"""

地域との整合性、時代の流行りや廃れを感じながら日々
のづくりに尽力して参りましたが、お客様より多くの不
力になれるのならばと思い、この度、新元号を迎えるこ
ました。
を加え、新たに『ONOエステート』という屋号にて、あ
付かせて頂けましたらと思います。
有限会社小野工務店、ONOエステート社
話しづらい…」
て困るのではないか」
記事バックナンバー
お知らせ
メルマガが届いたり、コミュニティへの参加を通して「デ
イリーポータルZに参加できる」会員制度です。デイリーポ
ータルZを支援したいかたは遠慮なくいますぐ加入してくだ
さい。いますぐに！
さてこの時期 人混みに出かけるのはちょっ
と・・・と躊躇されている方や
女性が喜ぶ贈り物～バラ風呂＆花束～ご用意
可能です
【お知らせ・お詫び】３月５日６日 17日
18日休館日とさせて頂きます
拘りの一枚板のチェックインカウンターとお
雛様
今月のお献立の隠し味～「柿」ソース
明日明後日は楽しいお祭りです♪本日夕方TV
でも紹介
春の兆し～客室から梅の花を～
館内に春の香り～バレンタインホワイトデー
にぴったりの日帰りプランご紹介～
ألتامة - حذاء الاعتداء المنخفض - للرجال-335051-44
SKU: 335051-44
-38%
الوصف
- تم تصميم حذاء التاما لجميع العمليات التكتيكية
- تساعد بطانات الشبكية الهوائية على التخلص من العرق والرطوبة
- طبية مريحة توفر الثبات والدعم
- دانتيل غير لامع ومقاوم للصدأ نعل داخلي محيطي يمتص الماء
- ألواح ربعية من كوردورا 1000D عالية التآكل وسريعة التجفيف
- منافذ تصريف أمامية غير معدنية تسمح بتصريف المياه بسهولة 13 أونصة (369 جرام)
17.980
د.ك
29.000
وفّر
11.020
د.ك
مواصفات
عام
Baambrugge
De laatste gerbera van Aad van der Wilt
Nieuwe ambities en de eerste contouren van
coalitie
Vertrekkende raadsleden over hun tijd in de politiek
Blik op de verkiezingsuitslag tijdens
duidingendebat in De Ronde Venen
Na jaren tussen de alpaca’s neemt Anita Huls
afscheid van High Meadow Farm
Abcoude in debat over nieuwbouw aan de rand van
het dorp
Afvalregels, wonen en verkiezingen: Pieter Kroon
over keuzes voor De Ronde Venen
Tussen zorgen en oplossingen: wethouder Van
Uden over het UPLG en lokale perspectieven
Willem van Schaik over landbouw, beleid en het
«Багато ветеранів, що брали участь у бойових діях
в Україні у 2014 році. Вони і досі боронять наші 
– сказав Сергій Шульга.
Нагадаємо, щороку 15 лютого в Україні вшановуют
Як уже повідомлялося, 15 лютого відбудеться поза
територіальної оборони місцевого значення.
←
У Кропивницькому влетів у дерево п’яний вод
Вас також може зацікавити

"""
"""

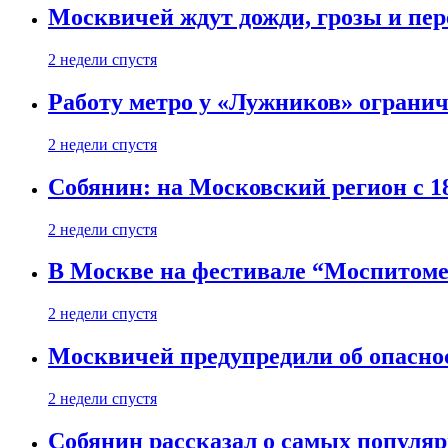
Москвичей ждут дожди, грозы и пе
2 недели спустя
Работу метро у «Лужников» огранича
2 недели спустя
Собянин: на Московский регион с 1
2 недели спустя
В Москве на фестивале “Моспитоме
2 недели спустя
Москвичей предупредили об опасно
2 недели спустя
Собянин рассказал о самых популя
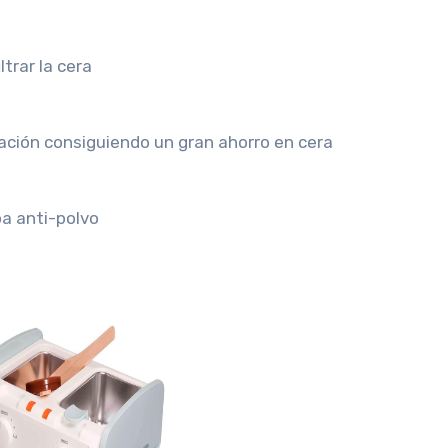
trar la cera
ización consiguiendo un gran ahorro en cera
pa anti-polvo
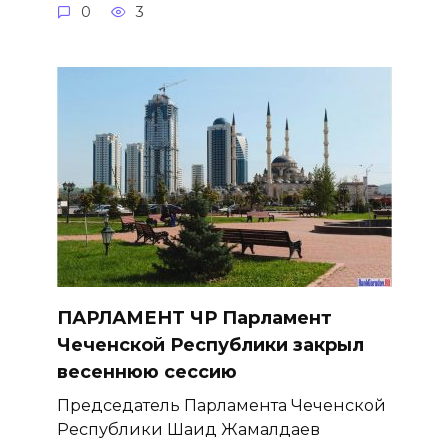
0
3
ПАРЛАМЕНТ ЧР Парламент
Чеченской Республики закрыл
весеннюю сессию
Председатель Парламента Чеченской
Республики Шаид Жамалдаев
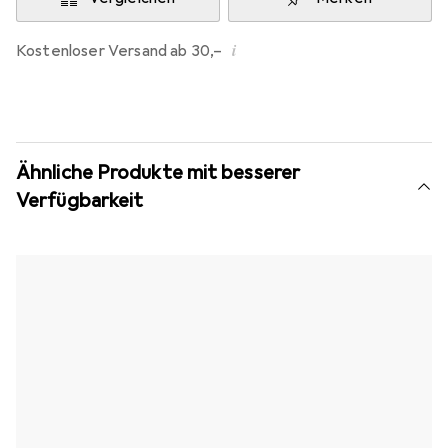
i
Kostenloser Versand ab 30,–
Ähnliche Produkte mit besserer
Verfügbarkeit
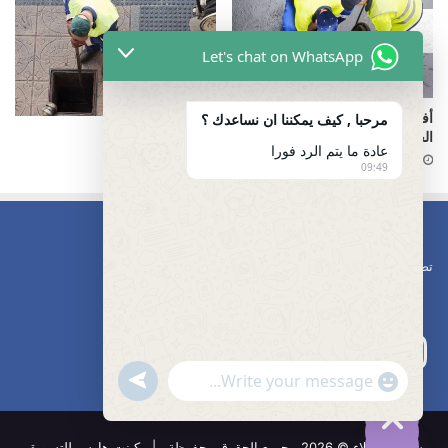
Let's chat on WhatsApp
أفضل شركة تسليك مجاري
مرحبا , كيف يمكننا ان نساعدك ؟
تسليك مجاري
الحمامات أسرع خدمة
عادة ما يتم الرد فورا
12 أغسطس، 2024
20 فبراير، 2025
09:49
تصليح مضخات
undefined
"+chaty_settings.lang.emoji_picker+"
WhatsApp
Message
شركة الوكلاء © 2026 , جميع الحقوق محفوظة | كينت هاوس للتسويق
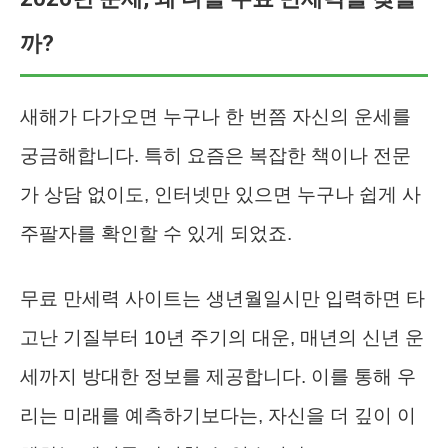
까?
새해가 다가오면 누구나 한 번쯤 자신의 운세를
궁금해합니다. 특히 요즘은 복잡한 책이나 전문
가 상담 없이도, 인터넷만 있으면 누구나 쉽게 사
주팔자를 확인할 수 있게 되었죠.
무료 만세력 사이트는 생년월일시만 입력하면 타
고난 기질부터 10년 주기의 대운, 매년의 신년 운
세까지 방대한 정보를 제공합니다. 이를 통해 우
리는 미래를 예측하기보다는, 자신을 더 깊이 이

"""

Only lines with the word "Україні" count here; copy every one from the records.

▸ **Answer box**:
в Україні у 2014 році. Вони і досі боронять наші 
Нагадаємо, щороку 15 лютого в Україні вшановуют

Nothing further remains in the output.